Russian President Dmitry Medvedev has been informed about Mikhail Khodorkovsky's hunger strike, a Kremlin spokesperson said on Tuesday.

"The president is acquainted with Mikhail Khodorkovsky's open letter to the head of the Supreme Court," Natalya Timakova said.

Khodorkovsky has gone on hunger strike in protest against the latest court ruling against him.

Once Russia's richest man sent a letter to the head of the Supreme Court, Vyacheslav Lebedev, saying his hunger strike, which he began on Monday, would continue until Medvedev was told what was going on.

Lebedev said he would shortly study Khodorkovsky's appeal.

"I will consider the arguments laid out in it," he said. "As you know, I have never evaded an answer."

He said he would announce his decision in due course.

Khodorkovsky is already serving an eight-year sentence for fraud and tax evasion.

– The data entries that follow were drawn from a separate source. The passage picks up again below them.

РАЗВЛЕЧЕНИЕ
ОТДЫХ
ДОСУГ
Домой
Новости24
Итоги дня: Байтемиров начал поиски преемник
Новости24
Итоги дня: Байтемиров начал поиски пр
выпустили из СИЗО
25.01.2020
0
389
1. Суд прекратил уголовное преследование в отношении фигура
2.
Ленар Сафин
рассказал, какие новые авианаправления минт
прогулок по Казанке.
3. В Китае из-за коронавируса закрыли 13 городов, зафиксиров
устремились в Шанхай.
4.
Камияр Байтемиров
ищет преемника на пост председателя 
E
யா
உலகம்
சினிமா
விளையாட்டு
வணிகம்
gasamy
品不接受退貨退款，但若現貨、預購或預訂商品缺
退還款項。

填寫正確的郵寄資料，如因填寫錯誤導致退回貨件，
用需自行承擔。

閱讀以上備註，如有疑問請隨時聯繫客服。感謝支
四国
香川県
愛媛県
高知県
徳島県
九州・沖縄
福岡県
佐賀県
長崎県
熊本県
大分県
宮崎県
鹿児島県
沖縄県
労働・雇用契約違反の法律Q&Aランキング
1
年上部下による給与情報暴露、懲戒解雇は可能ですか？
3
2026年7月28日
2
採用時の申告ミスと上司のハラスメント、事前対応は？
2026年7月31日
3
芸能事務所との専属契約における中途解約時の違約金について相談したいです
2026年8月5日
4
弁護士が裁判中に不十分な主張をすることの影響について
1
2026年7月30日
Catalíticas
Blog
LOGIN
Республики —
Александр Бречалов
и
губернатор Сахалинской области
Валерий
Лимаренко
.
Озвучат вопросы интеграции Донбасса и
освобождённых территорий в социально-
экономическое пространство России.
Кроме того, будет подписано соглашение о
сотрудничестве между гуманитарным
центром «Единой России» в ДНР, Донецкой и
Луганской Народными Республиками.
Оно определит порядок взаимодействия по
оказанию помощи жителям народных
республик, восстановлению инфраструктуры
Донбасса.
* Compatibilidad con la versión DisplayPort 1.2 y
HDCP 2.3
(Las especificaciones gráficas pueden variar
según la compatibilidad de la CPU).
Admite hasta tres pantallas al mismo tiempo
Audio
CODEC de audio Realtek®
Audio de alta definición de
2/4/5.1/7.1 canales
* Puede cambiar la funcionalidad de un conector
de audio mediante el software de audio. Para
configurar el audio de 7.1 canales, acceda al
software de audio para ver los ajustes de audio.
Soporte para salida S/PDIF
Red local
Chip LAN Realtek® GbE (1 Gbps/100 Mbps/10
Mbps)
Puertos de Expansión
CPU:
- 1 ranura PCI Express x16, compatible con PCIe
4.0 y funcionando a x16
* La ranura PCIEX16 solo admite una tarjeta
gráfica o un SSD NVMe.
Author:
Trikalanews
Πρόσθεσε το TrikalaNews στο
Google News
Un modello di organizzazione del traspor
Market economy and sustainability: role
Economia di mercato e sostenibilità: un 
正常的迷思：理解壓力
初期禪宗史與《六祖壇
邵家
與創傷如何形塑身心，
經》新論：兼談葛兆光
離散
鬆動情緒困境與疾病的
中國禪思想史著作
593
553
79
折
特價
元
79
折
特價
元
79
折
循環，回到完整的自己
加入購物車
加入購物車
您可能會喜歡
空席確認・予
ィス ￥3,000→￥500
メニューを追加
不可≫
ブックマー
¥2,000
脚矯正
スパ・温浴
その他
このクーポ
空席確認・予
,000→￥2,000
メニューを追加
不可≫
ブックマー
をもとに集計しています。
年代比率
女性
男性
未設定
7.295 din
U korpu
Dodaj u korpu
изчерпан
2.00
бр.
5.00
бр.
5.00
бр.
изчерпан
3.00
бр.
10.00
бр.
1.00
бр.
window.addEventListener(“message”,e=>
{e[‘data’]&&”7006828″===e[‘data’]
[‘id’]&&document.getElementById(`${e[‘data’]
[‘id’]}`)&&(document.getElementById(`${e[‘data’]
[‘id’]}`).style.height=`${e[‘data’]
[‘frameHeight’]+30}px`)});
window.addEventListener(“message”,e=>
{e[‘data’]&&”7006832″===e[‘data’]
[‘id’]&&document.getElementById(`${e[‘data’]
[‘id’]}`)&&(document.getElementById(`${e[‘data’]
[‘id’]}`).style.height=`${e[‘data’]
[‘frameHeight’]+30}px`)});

He is now accused of stealing $9.6 billion from the $15.8 billion profit generated by Yukos between 1999 and 2003, as well as 350 million tons of oil.

Lawyer Vadim Klyuvgant said Khodorkovsky was going on hunger strike because he believed "the presidential will had been ignored" when Judge Viktor Danilkin on May 14 extended Kodorkovsky's and his business companion Platon Lebedev's detention in a Moscow prison until August 17.

Khodorkovsky said the decision violated a decree put forward by Medvedev, stating that individuals charged with economic crimes cannot be held in pre-trial custody.

His defense counsel Vladimir Krasnov said Danilkin was ruling in accordance with his "personal interests," and the prosecution had no legal right to demand the extension of his detention.

"They are spitting on the law and the presidential amendments," he said.

Conditions at pre-trial detention facilities where Khodorkovsky is being held are harsher than in an ordinary Russian prison or labor camp. However, his defense counsel said Khodorkovsky was not so much concerned about his own situation as about the ruling setting a precedent for others accused of economic crimes.

Khodorkovsky told the Khamovniki court earlier that he could not understand what he was accused of because his specific actions were not described in the criminal case.